===== Records to process =====

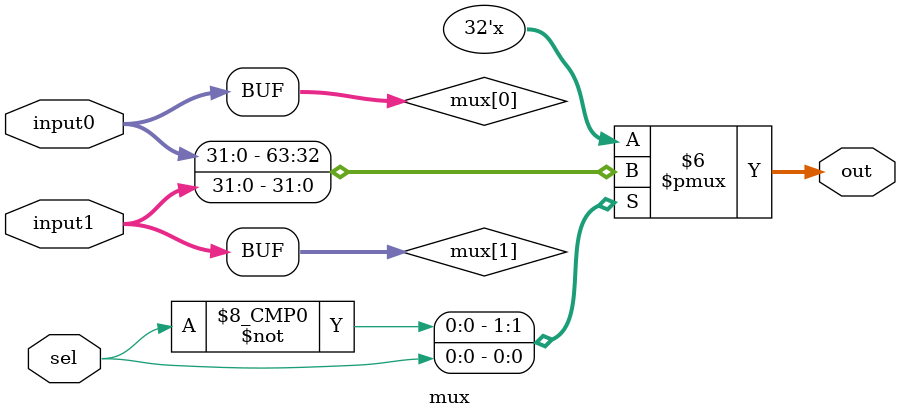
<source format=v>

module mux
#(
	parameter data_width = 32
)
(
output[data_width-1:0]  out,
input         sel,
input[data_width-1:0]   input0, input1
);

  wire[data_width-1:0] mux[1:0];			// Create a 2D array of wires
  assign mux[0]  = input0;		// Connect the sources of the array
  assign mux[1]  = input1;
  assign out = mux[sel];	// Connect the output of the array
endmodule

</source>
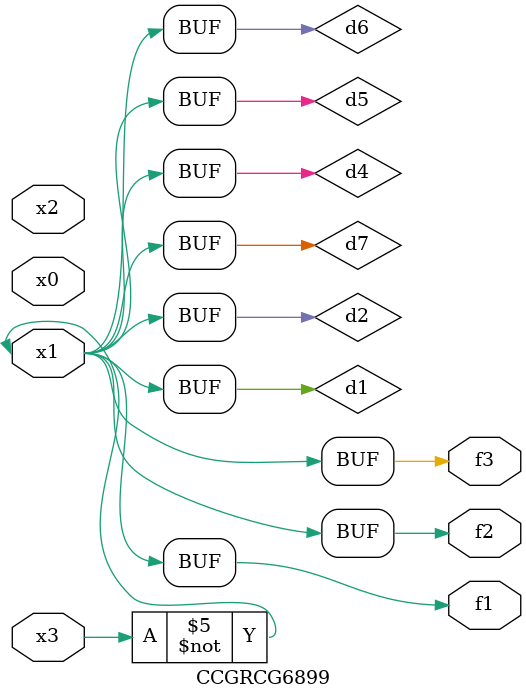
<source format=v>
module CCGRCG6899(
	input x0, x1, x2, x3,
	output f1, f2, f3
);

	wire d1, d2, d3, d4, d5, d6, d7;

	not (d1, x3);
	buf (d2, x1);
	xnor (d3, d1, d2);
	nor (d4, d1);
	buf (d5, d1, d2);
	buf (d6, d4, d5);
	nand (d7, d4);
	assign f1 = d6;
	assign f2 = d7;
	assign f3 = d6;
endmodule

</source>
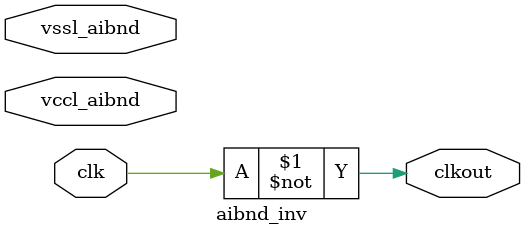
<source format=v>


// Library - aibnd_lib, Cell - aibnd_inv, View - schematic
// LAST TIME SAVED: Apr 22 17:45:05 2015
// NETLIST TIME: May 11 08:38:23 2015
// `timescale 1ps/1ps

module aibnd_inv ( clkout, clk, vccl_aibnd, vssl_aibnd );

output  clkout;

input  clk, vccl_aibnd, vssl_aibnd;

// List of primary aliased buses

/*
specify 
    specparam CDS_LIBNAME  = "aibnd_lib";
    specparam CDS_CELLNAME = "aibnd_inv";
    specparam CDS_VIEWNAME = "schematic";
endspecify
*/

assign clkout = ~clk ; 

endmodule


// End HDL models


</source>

=====

→ **Work task**
Drop the images and quote the entries word for word.

→ **Response to the task**
<source format=v>

module mux
#(
	parameter data_width = 32
)
(
output[data_width-1:0]  out,
input         sel,
input[data_width-1:0]   input0, input1
);

  wire[data_width-1:0] mux[1:0];			// Create a 2D array of wires
  assign mux[0]  = input0;		// Connect the sources of the array
  assign mux[1]  = input1;
  assign out = mux[sel];	// Connect the output of the array
endmodule

</source>
<source format=v>
module CCGRCG6899(
	input x0, x1, x2, x3,
	output f1, f2, f3
);

	wire d1, d2, d3, d4, d5, d6, d7;

	not (d1, x3);
	buf (d2, x1);
	xnor (d3, d1, d2);
	nor (d4, d1);
	buf (d5, d1, d2);
	buf (d6, d4, d5);
	nand (d7, d4);
	assign f1 = d6;
	assign f2 = d7;
	assign f3 = d6;
endmodule

</source>
<source format=v>


// Library - aibnd_lib, Cell - aibnd_inv, View - schematic
// LAST TIME SAVED: Apr 22 17:45:05 2015
// NETLIST TIME: May 11 08:38:23 2015
// `timescale 1ps/1ps

module aibnd_inv ( clkout, clk, vccl_aibnd, vssl_aibnd );

output  clkout;

input  clk, vccl_aibnd, vssl_aibnd;

// List of primary aliased buses

/*
specify 
    specparam CDS_LIBNAME  = "aibnd_lib";
    specparam CDS_CELLNAME = "aibnd_inv";
    specparam CDS_VIEWNAME = "schematic";
endspecify
*/

assign clkout = ~clk ; 

endmodule


// End HDL models


</source>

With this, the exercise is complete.